Lines from the one containing "Host Events" through the end of the listing are what is wanted, given again exactly with both ends included and pictures left out.

=-=-=

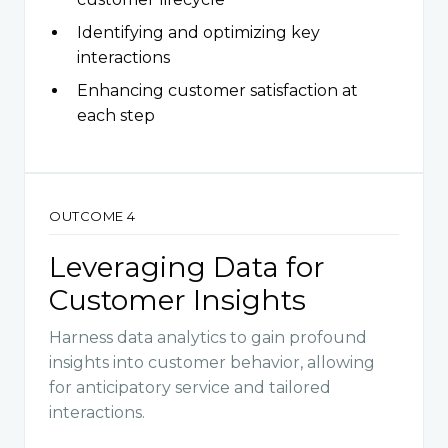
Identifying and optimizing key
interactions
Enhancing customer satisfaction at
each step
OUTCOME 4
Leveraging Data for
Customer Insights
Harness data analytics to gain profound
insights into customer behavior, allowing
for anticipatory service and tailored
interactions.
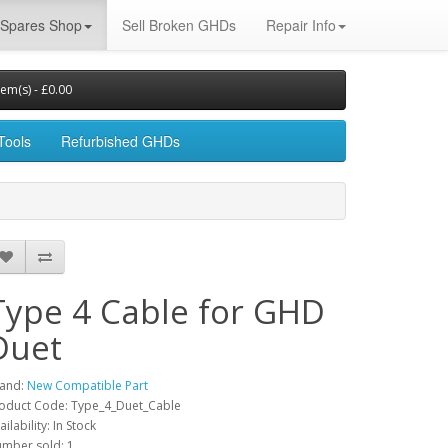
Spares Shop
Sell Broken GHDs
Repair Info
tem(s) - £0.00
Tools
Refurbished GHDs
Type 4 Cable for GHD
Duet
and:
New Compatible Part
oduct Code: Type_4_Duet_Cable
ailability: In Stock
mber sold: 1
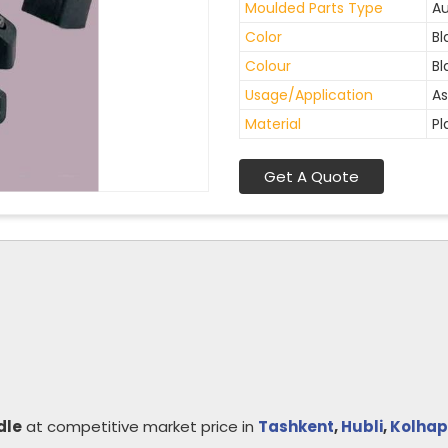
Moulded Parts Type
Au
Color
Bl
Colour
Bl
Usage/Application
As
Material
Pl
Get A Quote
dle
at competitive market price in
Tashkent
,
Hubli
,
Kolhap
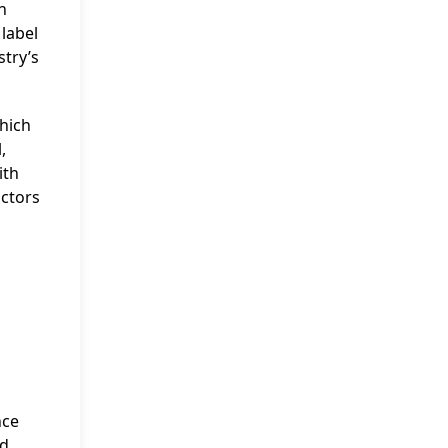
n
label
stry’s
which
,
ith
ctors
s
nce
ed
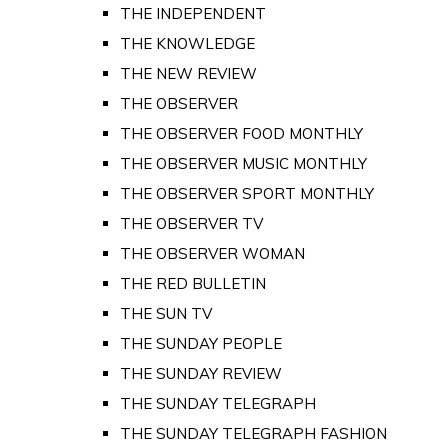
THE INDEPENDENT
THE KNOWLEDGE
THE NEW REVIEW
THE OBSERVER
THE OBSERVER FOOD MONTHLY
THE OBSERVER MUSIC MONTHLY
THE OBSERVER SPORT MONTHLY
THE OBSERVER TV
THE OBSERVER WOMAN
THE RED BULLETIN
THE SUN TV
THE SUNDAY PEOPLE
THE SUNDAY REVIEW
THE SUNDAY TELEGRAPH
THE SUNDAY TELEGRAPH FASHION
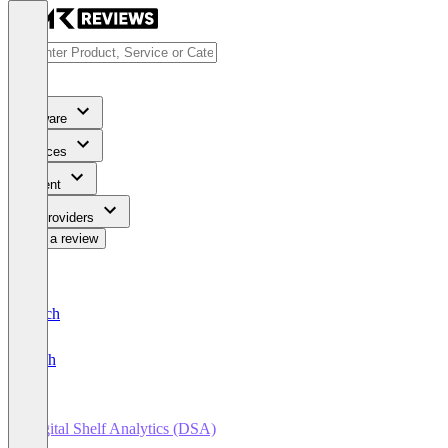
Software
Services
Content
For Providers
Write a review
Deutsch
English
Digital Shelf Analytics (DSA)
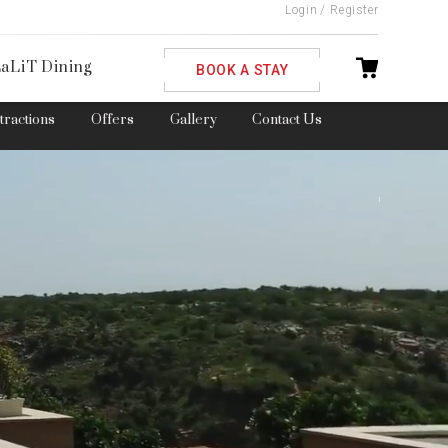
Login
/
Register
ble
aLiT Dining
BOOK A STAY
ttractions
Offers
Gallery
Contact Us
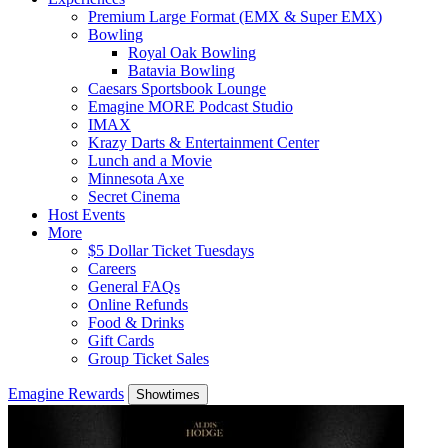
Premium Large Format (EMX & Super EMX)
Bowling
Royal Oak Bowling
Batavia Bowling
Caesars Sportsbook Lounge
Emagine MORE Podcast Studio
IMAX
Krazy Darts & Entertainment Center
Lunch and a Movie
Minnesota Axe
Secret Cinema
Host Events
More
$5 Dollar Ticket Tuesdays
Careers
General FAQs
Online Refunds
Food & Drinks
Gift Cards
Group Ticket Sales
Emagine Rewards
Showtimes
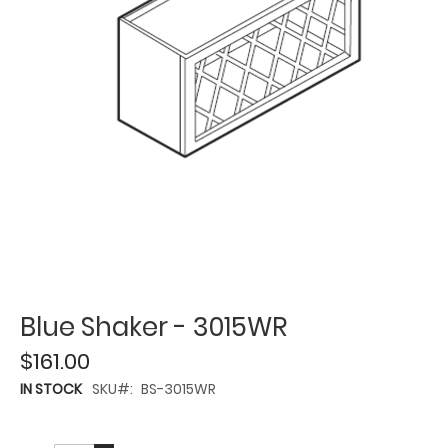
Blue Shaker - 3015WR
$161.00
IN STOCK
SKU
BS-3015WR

=-=-=

§ **Task result**:
Host Events
More
$5 Dollar Ticket Tuesdays
Careers
General FAQs
Online Refunds
Food & Drinks
Gift Cards
Group Ticket Sales
Emagine Rewards
Showtimes
Blue Shaker - 3015WR
$161.00
IN STOCK
SKU
BS-3015WR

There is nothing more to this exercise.